Cientistas brasileiros usam canto e DNA para identificar nova perereca
no Cerrado
Paula
Adamo Idoeta - @paulaidoetaDa BBC Brasil em São Paulo
28 setembro 2017
Pithecopus araguaius
foi identificada no Mato Grosso por pesquisa de campo que começou em 2010
(Foto: Divulgação)
Cientistas brasileiros anunciaram a descoberta de uma nova espécie de
anfíbio no Cerrado, o que evidencia, segundo eles, o potencial ainda
inexplorado (e ameaçado) desse bioma no Centro-Oeste do Brasil.
A perereca Pithecopus
araguaius foi primeiro avistada pelos pesquisadores - ligados às
universidades Unicamp, em São Paulo, e Federal de Uberlândia (UFU), em Minas
Gerais - em estudos de campo em 2010.
Desde então, foi possível confirmar
que se tratava de uma nova espécie graças a extensos estudos de DNA e análises
morfológicas (da aparência do animal), além de dados acústicos dos sons
emitidos pelo anfíbio, distintos dos emitidos até mesmo por pererecas do mesmo
gênero Pithecopus.
"O canto serve para que a fêmea reconheça o macho da mesma espécie.
Isso nos ajudou a diagnosticar que era (uma espécie) diferente das espécies
irmãs", explica à BBC Brasil o taxonomista Felipe Andrade, um dos autores
da pesquisa - recém-publicada no periódico científico Plos One - ao lado de
Isabelle Aquemi Haga, Daniel Pacheco Bruschi, Shirlei Recco-Pimentel e
Ariovaldo Giaretta.

### DADOS DE ENTRADA
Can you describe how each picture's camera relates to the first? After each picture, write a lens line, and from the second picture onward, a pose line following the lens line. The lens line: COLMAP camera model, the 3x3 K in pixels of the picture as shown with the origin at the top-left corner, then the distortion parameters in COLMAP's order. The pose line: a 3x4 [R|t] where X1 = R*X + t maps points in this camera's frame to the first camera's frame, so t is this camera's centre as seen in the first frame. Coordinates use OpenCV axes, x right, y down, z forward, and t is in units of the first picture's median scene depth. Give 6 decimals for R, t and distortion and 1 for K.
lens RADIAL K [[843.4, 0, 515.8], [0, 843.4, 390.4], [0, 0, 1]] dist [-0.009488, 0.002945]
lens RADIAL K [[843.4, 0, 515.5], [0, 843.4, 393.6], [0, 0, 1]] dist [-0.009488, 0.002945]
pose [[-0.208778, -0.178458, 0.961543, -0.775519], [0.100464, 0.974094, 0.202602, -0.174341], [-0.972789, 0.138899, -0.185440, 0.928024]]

--

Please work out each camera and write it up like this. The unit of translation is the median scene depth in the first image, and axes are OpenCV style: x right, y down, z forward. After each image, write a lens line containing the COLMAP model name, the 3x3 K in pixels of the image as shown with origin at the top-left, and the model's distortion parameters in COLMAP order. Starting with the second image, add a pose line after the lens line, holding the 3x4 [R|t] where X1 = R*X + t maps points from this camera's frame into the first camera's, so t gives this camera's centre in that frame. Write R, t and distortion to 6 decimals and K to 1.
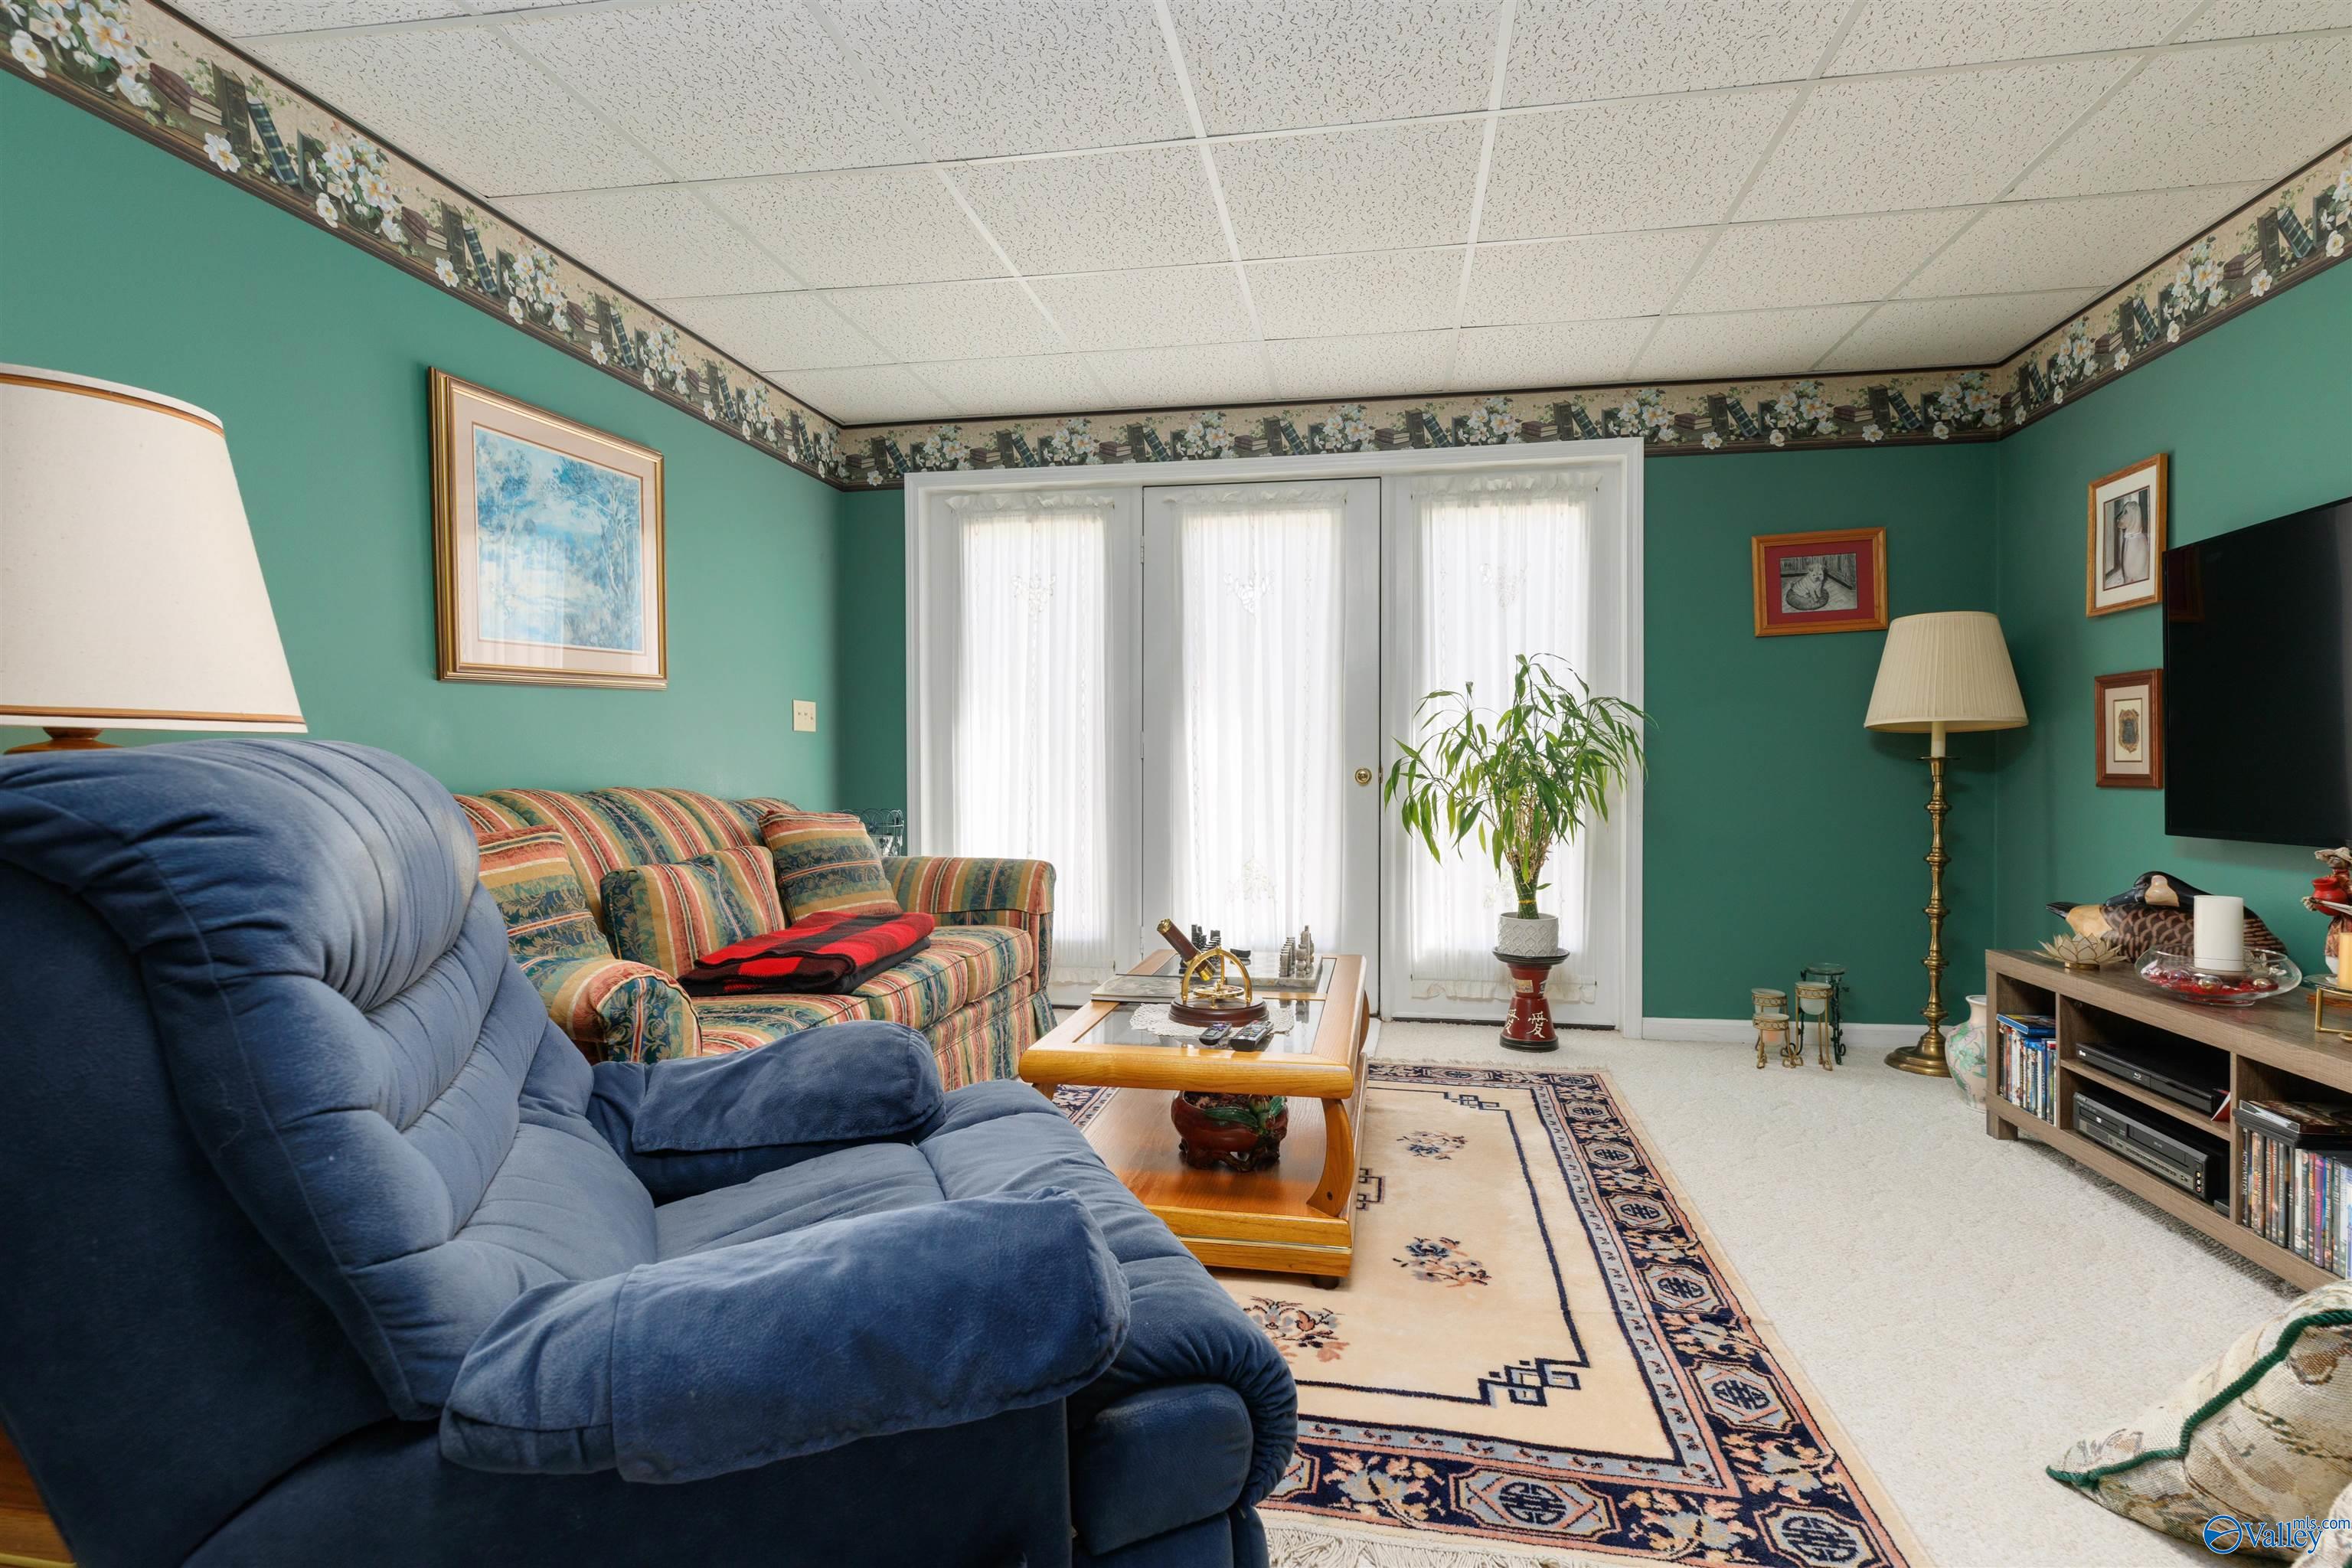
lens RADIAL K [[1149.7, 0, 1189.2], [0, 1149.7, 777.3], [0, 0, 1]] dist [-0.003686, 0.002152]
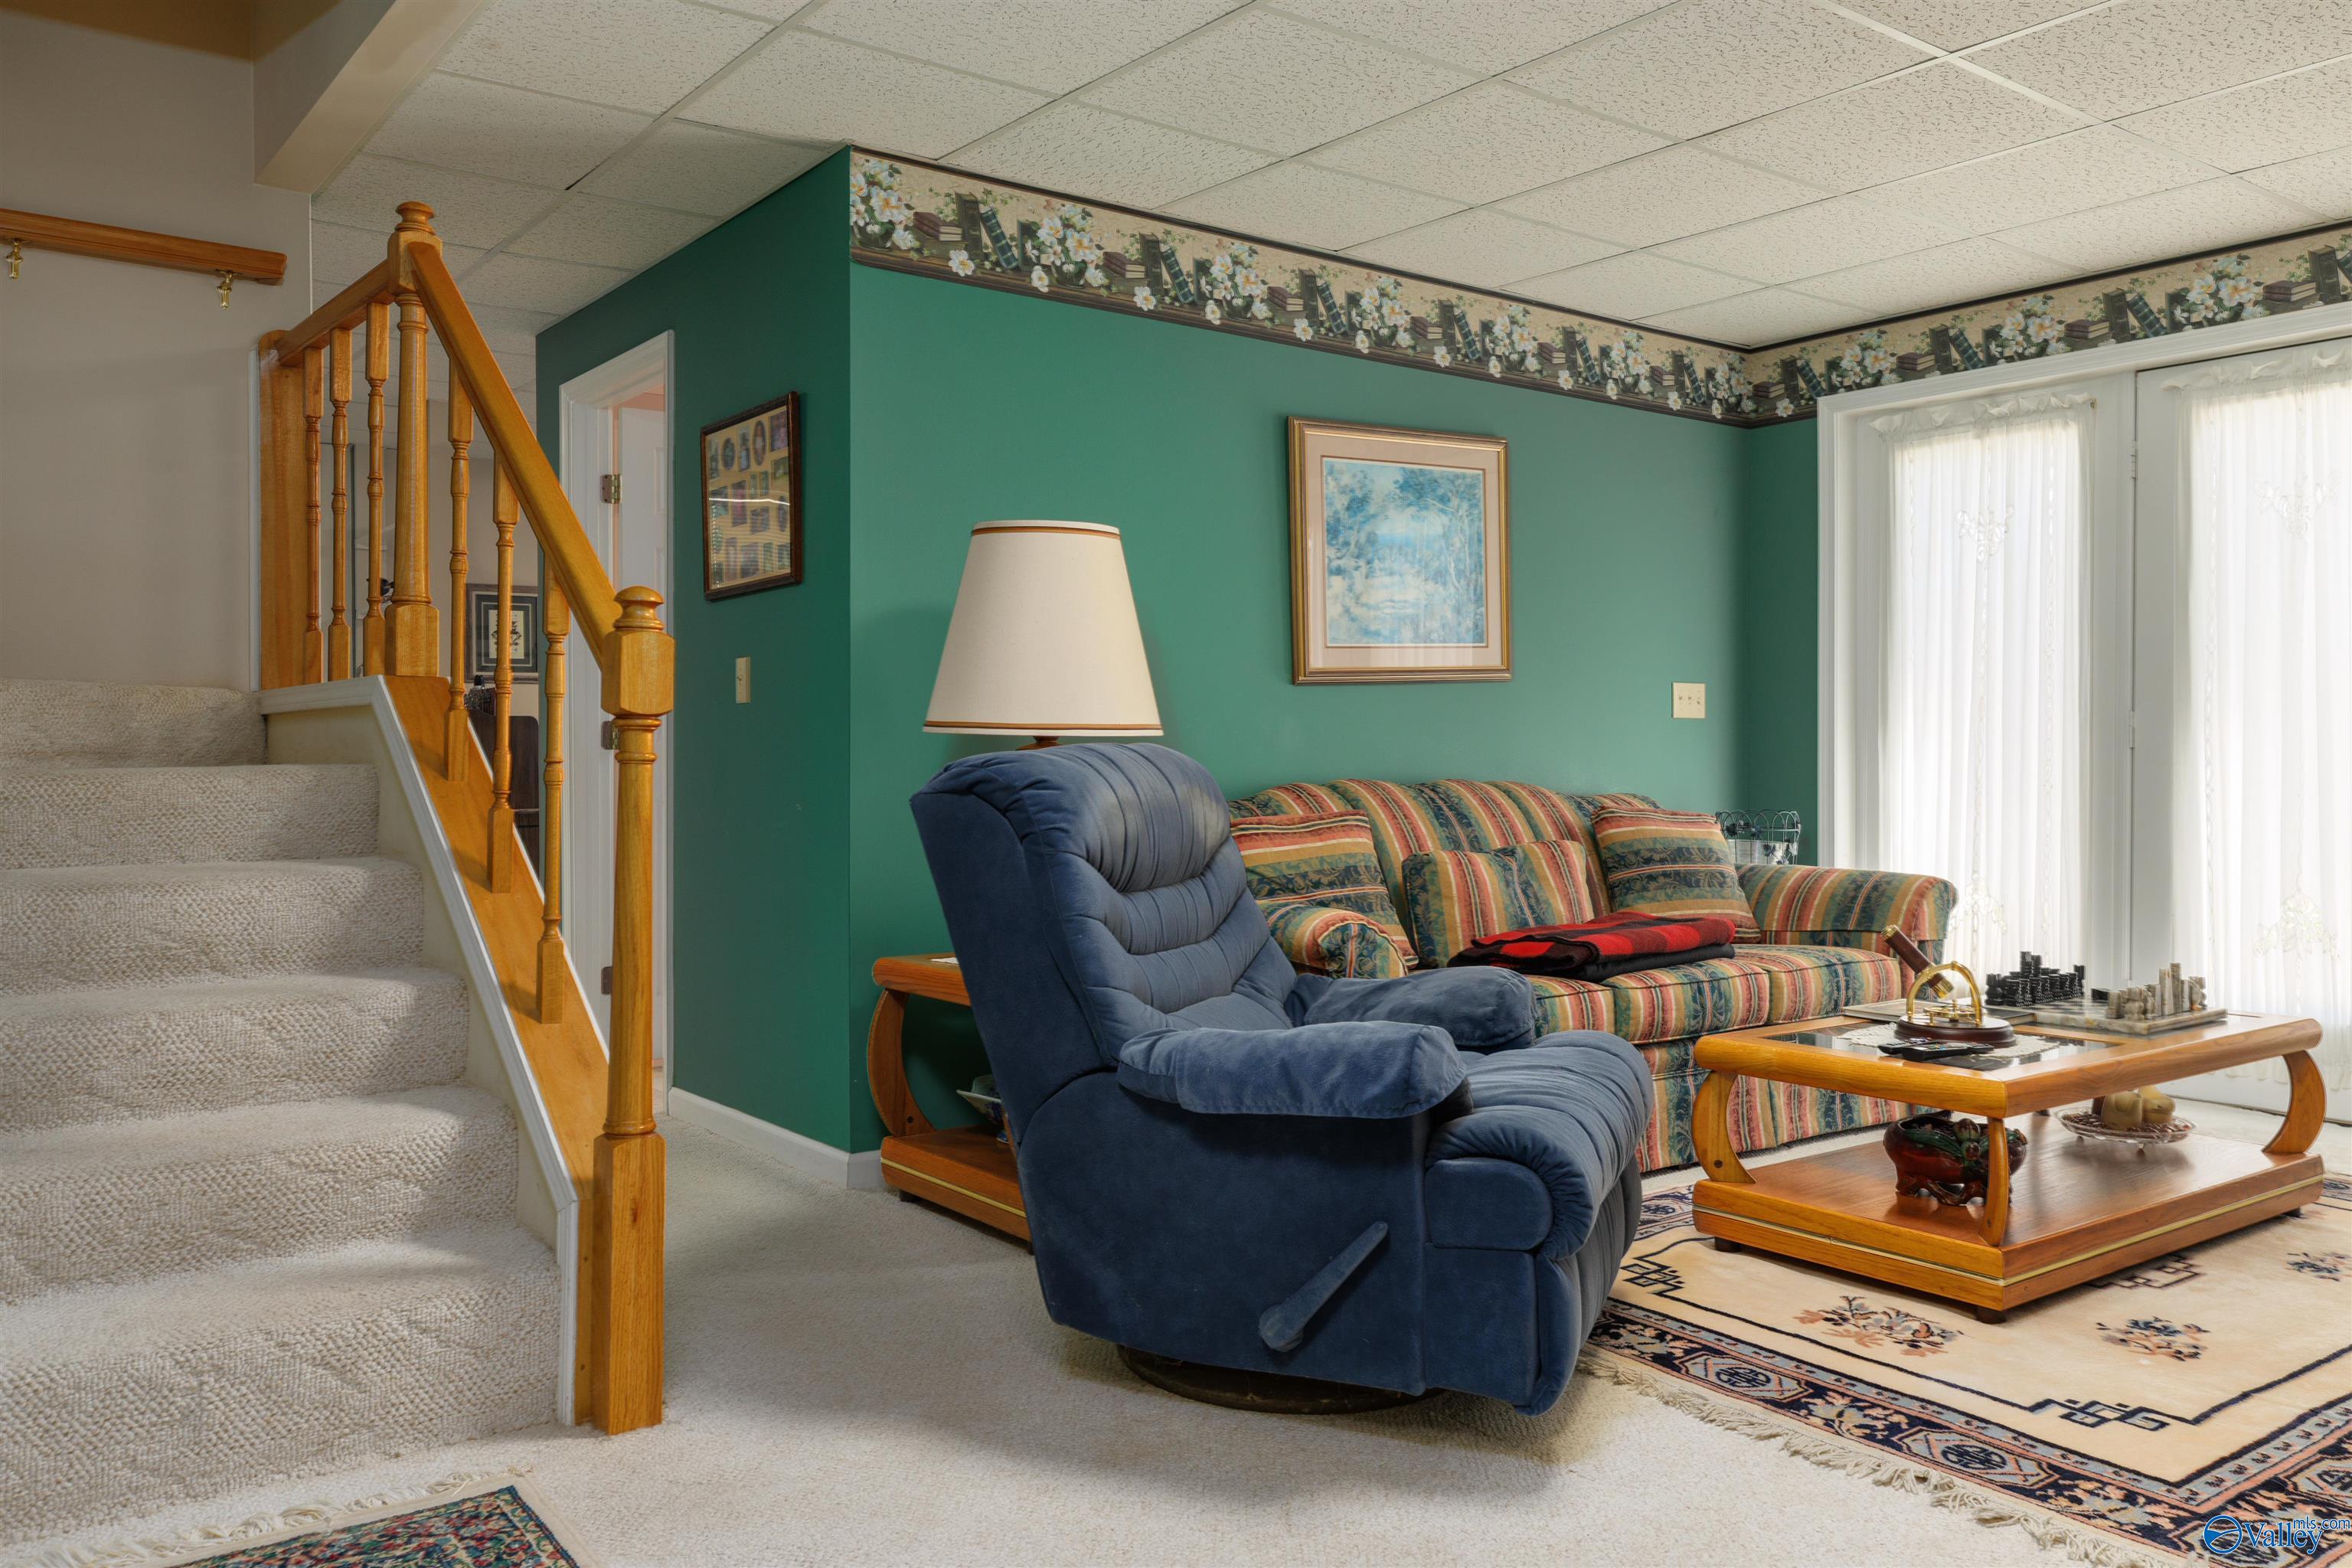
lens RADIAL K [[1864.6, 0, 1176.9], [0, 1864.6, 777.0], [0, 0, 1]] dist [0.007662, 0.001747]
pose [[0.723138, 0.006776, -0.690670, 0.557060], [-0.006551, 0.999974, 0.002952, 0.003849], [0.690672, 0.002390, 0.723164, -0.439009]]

### LISTA DE ATIVIDADES
1) Liste todos os autores da pesquisa sobre a nova perereca citados no trecho selecionado.
2) Segundo o trecho selecionado, em que ano os pesquisadores avistaram a perereca Pithecopus araguaius pela primeira vez?
Baseie-se apenas no trecho selecionado.

### RESULTADOS DAS TAREFAS
1) Felipe Andrade, Isabelle Aquemi Haga, Daniel Pacheco Bruschi, Shirlei Recco-Pimentel e Ariovaldo Giaretta.

2) Em 2010.